Faction represented in the Knesset
- 1992–1999: Tzomet
- 1999: Mekhora
- 1999: Moledet

Personal details
- Born: 2 April 1945 (age 80) Beit HaShita, Mandatory Palestine

= Moshe Peled (politician) =

Israeli politician (born 1945)

Moshe "Musa" Peled (משה פלד; born 2 April 1945) is an Israeli former politician who served as a member of the Knesset for Tzomet, Mekhora and Moledet between 1992 and 1999.

==Biography==
Born in kibbutz Beit HaShita during the Mandate era, Peled did his national service in the Armoured Corps, attaining the rank of colonel. He became chairman of the Kibbutz Movement's defense committee and of the Northern Settlements Forum for the Defense of the Golan Heights.

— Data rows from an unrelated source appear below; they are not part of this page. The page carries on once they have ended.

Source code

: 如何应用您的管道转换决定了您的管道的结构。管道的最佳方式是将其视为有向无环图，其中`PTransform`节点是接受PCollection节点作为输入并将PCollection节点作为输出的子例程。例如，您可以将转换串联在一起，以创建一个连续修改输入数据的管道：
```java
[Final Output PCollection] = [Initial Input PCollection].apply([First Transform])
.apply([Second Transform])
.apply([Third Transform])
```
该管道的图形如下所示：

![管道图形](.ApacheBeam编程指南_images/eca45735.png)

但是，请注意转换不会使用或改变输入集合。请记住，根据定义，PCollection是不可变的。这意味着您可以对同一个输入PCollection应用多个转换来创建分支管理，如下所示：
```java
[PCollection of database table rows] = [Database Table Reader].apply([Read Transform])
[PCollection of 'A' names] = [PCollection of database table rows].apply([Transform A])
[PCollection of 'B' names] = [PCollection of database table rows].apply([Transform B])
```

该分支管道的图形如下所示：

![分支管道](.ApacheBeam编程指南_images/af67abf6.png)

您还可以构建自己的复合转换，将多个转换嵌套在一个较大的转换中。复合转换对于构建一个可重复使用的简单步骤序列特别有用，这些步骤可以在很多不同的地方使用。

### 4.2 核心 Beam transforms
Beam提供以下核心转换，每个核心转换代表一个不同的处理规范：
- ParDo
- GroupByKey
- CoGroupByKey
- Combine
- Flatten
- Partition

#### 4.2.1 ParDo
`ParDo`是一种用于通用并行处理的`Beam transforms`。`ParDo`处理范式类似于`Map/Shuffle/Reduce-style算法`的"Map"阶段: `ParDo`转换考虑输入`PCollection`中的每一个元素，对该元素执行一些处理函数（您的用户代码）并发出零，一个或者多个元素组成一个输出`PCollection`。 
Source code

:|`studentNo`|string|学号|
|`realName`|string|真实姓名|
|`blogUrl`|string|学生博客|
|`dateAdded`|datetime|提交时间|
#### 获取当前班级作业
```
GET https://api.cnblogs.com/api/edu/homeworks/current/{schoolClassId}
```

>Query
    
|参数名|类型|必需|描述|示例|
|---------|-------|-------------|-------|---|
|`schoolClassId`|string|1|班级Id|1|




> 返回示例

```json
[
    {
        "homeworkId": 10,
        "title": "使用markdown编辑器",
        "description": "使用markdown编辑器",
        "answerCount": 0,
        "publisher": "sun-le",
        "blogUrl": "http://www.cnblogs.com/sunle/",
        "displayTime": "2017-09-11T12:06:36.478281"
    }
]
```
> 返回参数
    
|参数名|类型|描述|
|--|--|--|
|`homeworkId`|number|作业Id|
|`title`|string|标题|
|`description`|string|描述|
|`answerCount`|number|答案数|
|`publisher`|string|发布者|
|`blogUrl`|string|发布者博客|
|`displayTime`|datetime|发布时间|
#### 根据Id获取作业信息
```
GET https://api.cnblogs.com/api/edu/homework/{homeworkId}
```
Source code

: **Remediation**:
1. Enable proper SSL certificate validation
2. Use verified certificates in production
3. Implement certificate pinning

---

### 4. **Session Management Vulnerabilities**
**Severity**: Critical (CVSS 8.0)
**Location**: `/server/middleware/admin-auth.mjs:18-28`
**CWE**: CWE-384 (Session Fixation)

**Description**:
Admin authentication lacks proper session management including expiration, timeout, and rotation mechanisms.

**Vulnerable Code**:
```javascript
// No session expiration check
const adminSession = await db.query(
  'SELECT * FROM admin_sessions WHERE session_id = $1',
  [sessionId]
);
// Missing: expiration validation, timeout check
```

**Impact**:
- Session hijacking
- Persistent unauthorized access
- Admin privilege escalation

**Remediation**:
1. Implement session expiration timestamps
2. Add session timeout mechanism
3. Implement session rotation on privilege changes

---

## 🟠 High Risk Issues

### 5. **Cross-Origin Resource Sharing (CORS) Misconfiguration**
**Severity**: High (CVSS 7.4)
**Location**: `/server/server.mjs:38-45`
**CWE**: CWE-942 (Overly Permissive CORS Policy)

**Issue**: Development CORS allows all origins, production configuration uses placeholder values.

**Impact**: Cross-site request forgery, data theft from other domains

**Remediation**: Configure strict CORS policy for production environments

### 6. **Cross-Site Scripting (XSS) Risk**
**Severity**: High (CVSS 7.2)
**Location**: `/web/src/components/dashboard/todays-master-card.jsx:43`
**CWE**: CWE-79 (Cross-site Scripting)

A member of the Tzomet secretariat, he was elected to the Knesset on the party's list in the 1992 elections. He was re-elected on the joint Likud-Gesher-Tzomet list in the 1996 elections, and was appointed Deputy Minister of Education, Culture, and Sport. He left the position on 20 January 1998, but returned to the cabinet in the same role a week later. He resigned again on 2 November 1998.

On 4 March 1999 Peled left Tzomet and established his own faction, Mekhora. The new party immediately merged into Moledet. Moledet ran in the 1999 elections as part of the National Union alliance. Peled was placed eighth on its list, but lost his seat as the party won only four seats.